Nach der Gesundheitsreform 2007 besteht eine Übergangssituation. Gleichwohl sind die Umrisse einer neuen Ordnungspolitik bereits erkennbar: Die Tendenz geht in Richtung stärkerer Zentralisierung, auch durch staatliche Vorgaben, weniger Einfluss der Kassen und ihrer Selbstverwaltungen sowie mehr Wettbewerb. Vor allem der Gewinn an staatlicher Steuerungsmacht in der Gesundheitspolitik hat seinen Preis. Mit der Festlegung des allgemeinen Beitragssatzes durch die Bundesregierung ist dem Staat ein "Legitimationspuffer" verloren gegangen, den die teilautonomen Sozialversicherungen stets dargestellt haben.

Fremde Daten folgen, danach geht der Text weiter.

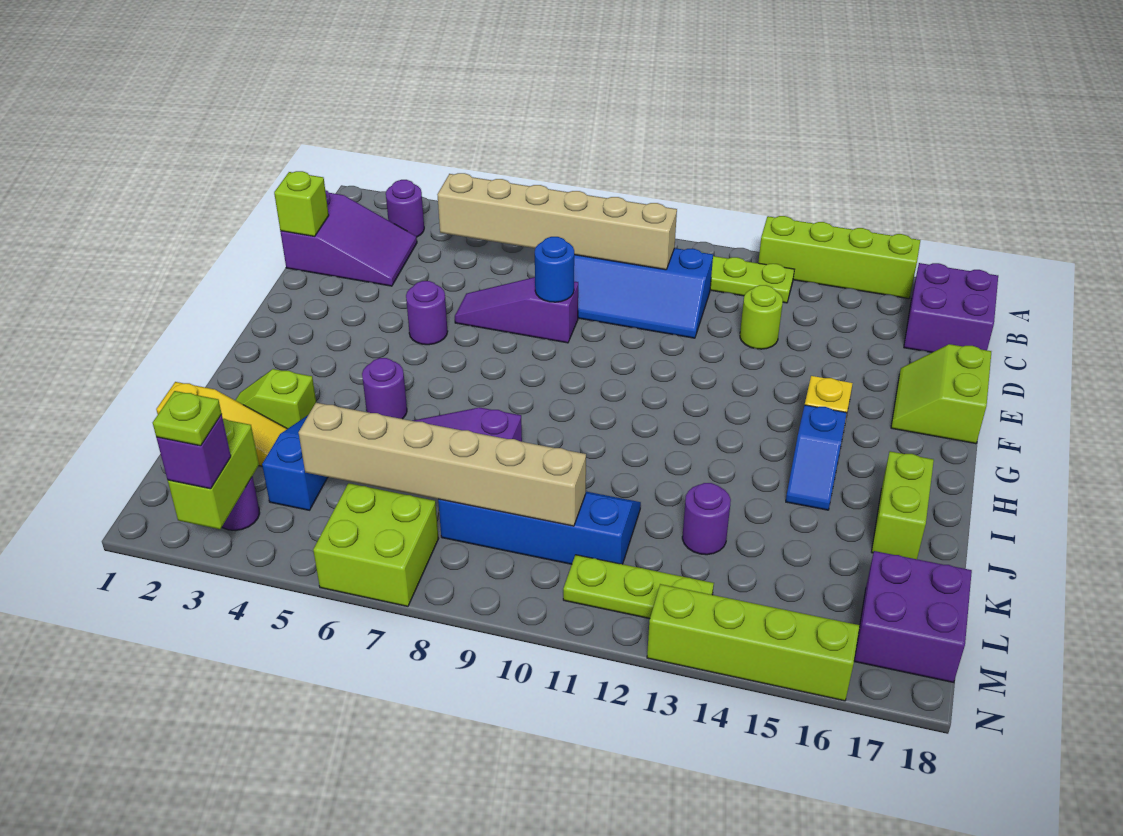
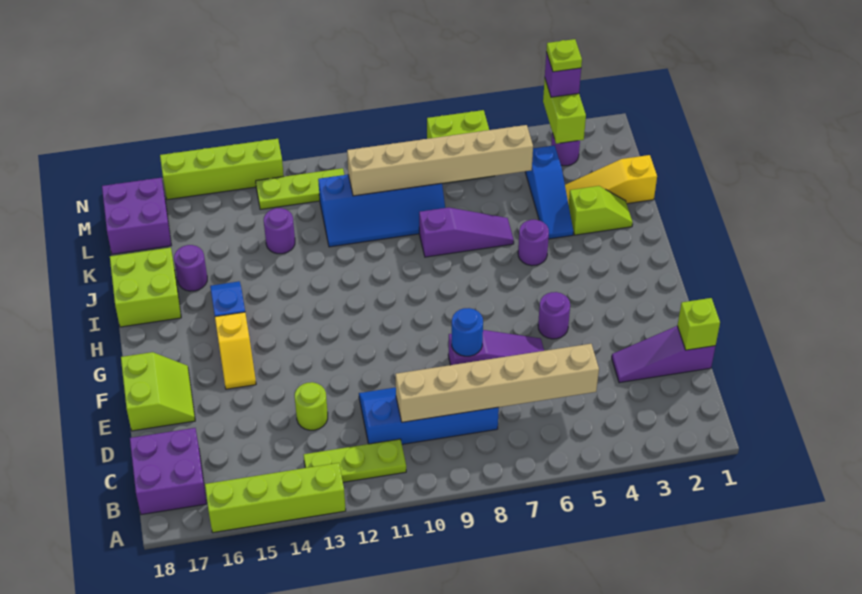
purple round brick B3 level 1 -> purple round brick J16 level 1
purple slope C1:D3 level 1 top 1 -> purple slope D1:D3 level 1 top 1
lime brick I17:J17 level 1 -> lime brick I17:J18 level 1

Für alle Steuerungsentscheidungen in Bezug auf die Krankenversicherung und ihre Konsequenzen muss der Staat künftig direkt haften beziehungsweise in der Öffentlichkeit geradestehen.

Zugleich ist der Reformbedarf auf allen Ebenen nach wie vor sehr hoch. Und dies nicht nur wegen der Folgen des experimentellen Regierens. Die großen Fragen werden weiter auf der Tagesordnung bleiben: Wie kann der medizinisch-technische Fortschritt auch in Zukunft allen Menschen zugänglich gemacht werden? Wie bleibt dieses System finanzierbar für alle? Wie kann eine echte Vorsorgekultur geschaffen werden? Wie kann der Zweiklassenmedizin Einhalt geboten werden? Besonders in der Gesundheitspolitik kann dabei eine Regel als sicher gelten: Nach der Reform ist vor der Reform! Denn oft zeigt sich bereits nach kurzer Zeit, dass die jüngste Reform nicht die erwünschten Wirkungen erbringt und nachjustiert werden muss. Weil auch künftig politische Richtungsentscheidungen die Gesundheitspolitik prägen werden, wird das experimentelle Regieren bei den kommenden Gesundheitsreformen weiter gehen.